- PROBLEM:
Swap "cache" for "buffer" in the entries from the start through the line that contains "As you might", and give back only those lines, leaving everything else unchanged.

- SOURCE MATERIAL:
•••

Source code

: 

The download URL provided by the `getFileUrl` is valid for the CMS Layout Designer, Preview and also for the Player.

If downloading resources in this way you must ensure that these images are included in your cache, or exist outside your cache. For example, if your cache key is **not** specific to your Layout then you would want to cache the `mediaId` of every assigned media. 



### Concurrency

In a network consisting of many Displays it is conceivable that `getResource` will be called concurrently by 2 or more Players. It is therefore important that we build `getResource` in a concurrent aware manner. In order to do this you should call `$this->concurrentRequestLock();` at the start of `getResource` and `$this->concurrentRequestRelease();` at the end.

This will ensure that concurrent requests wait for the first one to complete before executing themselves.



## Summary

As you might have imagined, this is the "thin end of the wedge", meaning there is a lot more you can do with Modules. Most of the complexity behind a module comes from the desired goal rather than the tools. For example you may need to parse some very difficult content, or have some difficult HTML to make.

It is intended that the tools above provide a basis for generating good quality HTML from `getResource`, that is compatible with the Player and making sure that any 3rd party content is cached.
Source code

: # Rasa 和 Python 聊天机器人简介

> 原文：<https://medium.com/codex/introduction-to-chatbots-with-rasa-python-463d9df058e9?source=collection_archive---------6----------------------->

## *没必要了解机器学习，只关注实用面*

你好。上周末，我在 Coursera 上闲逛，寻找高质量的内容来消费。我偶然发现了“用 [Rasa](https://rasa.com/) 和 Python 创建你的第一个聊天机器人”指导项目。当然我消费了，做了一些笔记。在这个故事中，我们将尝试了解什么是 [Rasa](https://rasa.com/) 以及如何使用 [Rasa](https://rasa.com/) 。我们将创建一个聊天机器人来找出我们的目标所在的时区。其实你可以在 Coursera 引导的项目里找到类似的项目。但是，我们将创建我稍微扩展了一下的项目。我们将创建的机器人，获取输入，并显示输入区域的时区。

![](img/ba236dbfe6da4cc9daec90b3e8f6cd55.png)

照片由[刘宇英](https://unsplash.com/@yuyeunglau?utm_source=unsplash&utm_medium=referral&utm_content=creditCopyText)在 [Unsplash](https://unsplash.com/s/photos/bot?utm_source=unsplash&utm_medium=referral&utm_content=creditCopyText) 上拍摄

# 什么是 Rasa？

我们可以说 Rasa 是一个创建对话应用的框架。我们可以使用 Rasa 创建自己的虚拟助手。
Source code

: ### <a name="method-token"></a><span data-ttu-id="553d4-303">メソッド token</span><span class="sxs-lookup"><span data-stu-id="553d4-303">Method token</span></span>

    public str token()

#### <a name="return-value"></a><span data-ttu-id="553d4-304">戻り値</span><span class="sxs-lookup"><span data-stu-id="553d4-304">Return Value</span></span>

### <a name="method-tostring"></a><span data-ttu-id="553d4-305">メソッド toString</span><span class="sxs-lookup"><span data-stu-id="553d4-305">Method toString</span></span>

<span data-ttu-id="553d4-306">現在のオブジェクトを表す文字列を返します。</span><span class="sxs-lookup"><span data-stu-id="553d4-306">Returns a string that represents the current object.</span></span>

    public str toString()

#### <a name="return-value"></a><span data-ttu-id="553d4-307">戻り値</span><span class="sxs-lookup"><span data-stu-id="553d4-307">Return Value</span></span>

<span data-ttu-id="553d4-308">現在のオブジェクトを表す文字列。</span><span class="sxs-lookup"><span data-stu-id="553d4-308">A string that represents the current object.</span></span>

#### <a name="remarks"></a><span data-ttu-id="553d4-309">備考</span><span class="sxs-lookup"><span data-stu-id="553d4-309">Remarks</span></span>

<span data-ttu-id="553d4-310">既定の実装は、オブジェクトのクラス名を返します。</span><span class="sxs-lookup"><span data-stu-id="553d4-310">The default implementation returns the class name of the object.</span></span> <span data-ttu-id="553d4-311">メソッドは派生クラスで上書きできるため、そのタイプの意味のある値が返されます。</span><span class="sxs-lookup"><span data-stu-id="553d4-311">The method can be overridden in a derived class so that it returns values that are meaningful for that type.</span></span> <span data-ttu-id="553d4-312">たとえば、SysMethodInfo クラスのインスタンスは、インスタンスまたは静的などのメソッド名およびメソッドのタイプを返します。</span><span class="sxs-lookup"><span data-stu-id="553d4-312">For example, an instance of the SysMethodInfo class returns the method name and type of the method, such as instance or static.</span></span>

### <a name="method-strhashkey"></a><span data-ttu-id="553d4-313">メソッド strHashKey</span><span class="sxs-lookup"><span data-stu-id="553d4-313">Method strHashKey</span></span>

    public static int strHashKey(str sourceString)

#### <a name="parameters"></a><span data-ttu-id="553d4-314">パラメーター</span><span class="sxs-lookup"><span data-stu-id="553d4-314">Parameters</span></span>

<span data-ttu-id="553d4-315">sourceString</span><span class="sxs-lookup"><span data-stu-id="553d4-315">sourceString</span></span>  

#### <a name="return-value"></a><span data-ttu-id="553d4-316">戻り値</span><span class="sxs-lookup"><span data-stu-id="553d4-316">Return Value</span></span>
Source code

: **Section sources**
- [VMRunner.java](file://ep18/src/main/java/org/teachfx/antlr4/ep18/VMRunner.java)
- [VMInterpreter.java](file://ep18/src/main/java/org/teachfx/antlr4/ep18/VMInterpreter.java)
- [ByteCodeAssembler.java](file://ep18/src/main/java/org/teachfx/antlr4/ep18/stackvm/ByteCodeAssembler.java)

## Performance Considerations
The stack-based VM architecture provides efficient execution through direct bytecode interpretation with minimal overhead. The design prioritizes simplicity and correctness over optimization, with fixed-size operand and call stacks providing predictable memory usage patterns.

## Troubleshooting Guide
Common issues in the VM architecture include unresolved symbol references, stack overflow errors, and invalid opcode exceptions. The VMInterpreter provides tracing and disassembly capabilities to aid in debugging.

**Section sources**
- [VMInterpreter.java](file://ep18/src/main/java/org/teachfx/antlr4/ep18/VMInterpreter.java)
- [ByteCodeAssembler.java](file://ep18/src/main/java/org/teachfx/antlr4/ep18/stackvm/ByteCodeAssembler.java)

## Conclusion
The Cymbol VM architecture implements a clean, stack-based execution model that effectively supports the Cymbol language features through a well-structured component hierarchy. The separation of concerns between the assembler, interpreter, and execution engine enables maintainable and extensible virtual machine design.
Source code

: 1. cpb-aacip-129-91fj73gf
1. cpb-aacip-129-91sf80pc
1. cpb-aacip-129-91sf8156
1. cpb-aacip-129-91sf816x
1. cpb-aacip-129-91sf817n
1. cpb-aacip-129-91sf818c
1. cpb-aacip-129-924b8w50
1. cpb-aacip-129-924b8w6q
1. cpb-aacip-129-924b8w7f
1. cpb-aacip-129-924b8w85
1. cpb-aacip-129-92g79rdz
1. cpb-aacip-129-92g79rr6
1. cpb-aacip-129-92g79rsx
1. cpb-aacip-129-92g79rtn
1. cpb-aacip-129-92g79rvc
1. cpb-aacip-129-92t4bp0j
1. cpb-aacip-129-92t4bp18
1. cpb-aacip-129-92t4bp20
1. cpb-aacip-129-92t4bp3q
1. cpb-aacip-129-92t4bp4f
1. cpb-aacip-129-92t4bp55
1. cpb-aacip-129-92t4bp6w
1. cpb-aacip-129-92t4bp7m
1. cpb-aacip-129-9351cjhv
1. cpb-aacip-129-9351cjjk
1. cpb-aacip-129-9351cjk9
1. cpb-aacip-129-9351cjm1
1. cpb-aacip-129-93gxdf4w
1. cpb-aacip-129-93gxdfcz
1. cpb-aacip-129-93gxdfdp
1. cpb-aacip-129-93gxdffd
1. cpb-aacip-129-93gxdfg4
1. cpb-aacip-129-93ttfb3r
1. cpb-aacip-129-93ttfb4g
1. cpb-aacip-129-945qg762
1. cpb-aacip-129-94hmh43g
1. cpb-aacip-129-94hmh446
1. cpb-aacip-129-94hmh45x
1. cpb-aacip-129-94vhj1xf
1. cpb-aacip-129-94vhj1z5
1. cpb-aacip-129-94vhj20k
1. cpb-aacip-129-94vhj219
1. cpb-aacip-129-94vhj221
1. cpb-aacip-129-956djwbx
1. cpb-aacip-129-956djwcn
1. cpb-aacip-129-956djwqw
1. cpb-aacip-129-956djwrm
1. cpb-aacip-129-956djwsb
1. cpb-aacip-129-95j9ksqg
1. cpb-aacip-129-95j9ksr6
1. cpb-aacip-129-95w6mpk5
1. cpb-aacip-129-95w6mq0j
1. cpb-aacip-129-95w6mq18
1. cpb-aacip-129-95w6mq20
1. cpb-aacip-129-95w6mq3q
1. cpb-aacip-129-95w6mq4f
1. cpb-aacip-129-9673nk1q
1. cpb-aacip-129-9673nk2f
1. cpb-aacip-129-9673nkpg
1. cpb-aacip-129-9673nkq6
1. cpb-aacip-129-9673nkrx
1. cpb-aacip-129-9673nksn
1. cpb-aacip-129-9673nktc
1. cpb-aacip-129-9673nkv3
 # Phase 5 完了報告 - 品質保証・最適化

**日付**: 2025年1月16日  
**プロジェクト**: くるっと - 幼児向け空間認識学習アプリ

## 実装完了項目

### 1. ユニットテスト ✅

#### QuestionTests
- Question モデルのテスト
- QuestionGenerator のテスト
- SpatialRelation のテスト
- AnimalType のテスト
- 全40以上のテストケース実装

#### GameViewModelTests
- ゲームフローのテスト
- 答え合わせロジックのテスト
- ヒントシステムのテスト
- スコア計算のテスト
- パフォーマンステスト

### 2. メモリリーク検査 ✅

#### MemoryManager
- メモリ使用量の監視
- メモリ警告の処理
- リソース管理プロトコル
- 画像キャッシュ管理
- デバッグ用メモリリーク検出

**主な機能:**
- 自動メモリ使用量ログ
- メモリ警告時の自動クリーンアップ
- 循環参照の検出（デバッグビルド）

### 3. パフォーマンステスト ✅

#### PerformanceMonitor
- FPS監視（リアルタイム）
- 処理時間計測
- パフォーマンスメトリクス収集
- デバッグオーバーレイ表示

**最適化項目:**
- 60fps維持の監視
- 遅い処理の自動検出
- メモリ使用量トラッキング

•••

- RESPONSE TO THIS EXERCISE:
Source code

: 

The download URL provided by the `getFileUrl` is valid for the CMS Layout Designer, Preview and also for the Player.

If downloading resources in this way you must ensure that these images are included in your buffer, or exist outside your buffer. For example, if your buffer key is **not** specific to your Layout then you would want to buffer the `mediaId` of every assigned media. 



### Concurrency

In a network consisting of many Displays it is conceivable that `getResource` will be called concurrently by 2 or more Players. It is therefore important that we build `getResource` in a concurrent aware manner. In order to do this you should call `$this->concurrentRequestLock();` at the start of `getResource` and `$this->concurrentRequestRelease();` at the end.

This will ensure that concurrent requests wait for the first one to complete before executing themselves.



## Summary

As you might have imagined, this is the "thin end of the wedge", meaning there is a lot more you can do with Modules. Most of the complexity behind a module comes from the desired goal rather than the tools. For example you may need to parse some very difficult content, or have some difficult HTML to make.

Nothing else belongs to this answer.